Interface or an Abstract Class: which one to use?
Please explain when I should use a PHP interface
and when I should use an abstract class
?
How I can change my abstract class
in to an interface
?
Use an interface when you want to force developers working in your system (yourself included) to implement a set number of methods on the classes they'll be building.
Use an abstract class when you want to force developers working in your system (yourself included) to implement a set numbers of methods and you want to provide some base methods that will help them develop their child classes.
Another thing to keep in mind is client classes can only extend one abstract class, whereas they can implement multiple interfaces. So, if you're defining your behavior contracts in abstract classes, that means each child class may only conform to a single contract. Sometimes this a good thing, when you want to force your user-programmers along a particular path. Other times it would be bad. Imagine if PHP's Countable and Iterator interfaces were abstract classes instead of interfaces.

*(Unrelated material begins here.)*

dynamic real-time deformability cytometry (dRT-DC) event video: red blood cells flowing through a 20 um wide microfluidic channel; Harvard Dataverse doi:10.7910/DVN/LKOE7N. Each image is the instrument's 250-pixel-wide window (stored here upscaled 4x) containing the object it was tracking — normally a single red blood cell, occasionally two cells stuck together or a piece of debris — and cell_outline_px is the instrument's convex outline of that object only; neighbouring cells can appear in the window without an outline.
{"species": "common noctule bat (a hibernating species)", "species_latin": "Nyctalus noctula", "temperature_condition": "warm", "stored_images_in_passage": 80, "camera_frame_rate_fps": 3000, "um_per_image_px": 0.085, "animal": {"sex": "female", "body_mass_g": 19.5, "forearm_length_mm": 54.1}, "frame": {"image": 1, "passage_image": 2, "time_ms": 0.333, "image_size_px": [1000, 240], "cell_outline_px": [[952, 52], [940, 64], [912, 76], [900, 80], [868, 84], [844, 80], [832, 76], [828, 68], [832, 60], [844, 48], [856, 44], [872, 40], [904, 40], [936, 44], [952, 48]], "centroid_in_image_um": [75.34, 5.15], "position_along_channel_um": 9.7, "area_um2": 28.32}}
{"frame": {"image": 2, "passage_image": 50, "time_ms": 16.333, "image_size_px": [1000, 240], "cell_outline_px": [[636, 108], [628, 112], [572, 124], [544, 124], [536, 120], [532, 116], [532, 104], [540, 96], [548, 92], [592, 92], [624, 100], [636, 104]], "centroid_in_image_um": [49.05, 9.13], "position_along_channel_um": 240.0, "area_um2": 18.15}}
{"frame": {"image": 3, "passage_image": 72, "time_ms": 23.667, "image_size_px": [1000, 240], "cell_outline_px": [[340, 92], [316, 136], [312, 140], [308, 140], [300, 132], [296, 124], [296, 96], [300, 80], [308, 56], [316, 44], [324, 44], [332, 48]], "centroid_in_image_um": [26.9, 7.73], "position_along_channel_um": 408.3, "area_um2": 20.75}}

One approach that's common when you're uncertain which way to go (as mentioned by cletus below) is to create an interface, and then have your abstract class implement that interface.
The differences between an Abstract Class
and an Interface
:
Abstract Classes
An abstract class can provide some functionality and leave the rest for derived class.
The derived class may or may not override the concrete functions defined in the base class.
A child class extended from an abstract class should logically be related.
Interface
An interface cannot contain any functionality. It only contains definitions of the methods.
The derived class MUST provide code for all the methods defined in the interface.
Completely different and non-related classes can be logically grouped together using an interface.